A clean in-sample equity curve means almost nothing. Two tests separate real strategies from curve-fits: walk-forward analysis and Monte Carlo simulation. alphabench's Quant agent can run both on any completed backtest in one prompt.
1. Why these two tests
- Walk-forward answers: "would this strategy have worked if I'd traded it out-of-sample, retraining periodically as new data arrives?"
- Monte Carlo answers: "how much of the equity curve is luck? What does the distribution of outcomes look like under random trade reordering and bootstrap resampling?"
A strategy that survives both is a candidate for paper trading. A strategy that fails either should be rejected, not "improved" with more parameters.
2. Walk-forward analysis
After any backtest, ask:
"Run a walk-forward test with 6 folds, 70/30 train/test split, on this strategy."

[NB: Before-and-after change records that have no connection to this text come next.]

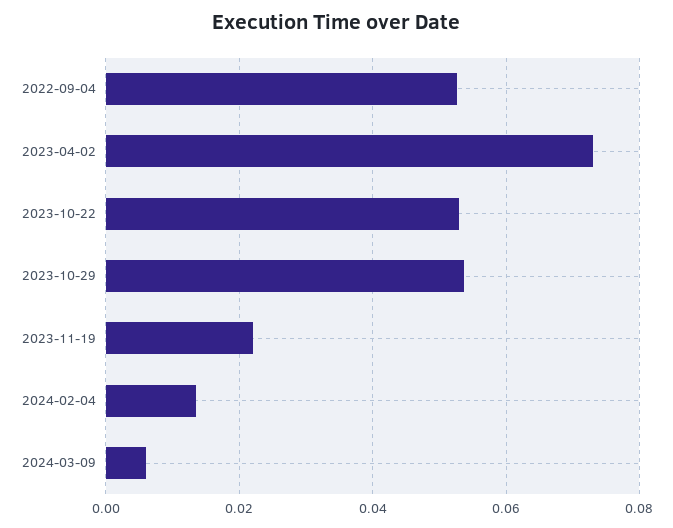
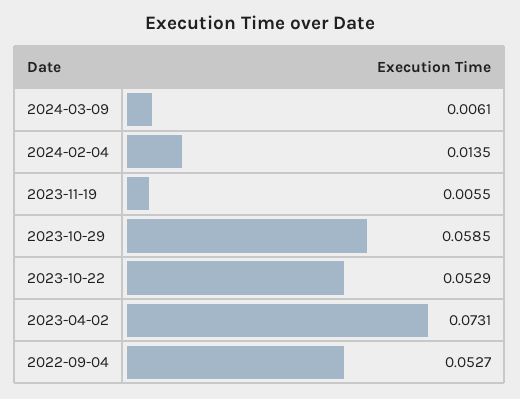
  {
    "2022-09-04": 0.0527,
    "2023-04-02": 0.0731,
    "2023-10-22": 0.0529,
-   "2023-10-29": 0.054,
+   "2023-10-29": 0.0585,
-   "2023-11-19": 0.022,
+   "2023-11-19": 0.0055,
    "2024-02-04": 0.0135,
    "2024-03-09": 0.0061
  }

The Quant agent calls walk_forward_test. You'll get:
- In-sample vs out-of-sample Sharpe per fold — the gap should be < 30%.
- Stability of optimal parameters across folds — wildly different optima per fold means the strategy isn't really optimized for anything.
- Stitched out-of-sample equity curve — the only equity curve a serious researcher should ever look at.
If out-of-sample Sharpe collapses below 0.5, throw the strategy out. No amount of re-tuning saves it.
3. Monte Carlo simulation
Run alongside walk-forward:
"Run a Monte Carlo simulation with 1000 paths using trade reshuffling and bootstrap resampling on the original trade log."
The Quant agent calls monte_carlo_test and returns:
- Distribution of final equity — the original equity curve should sit near the median, not in the top 5%.
- Probability of a max drawdown > X% — useful for capital allocation.
- Confidence interval on Sharpe — a wide interval (e.g. [-0.3, 1.5]) means your Sharpe is largely noise.
4. Reading both together
| Walk-forward | Monte Carlo | Verdict |
|---|---|---|
| OOS Sharpe ≈ IS Sharpe | Original near median | Real strategy. Deploy to paper. |
| OOS Sharpe much lower than IS | Original near top tail | Curve-fit. Reject. |
| OOS Sharpe ≈ IS Sharpe | Original near top tail | Lucky. Re-test on more data. |
| OOS Sharpe much lower than IS | Original near median | Underlying edge decayed. Reject. |
5. What the agents do behind the scenes
The Planner agent recognizes "validate" and "robustness" prompts and routes them to the Quant agent with the existing strategy DSL. No re-coding required — the same strategy runs through both tests on the same RaptorBT execution path.
6. Final gate before paper trading
A strategy that passes both tests still needs to survive the paper trading engine for at least 2 weeks against live ticks before going live with real capital. The agents do their job; market microstructure does the rest.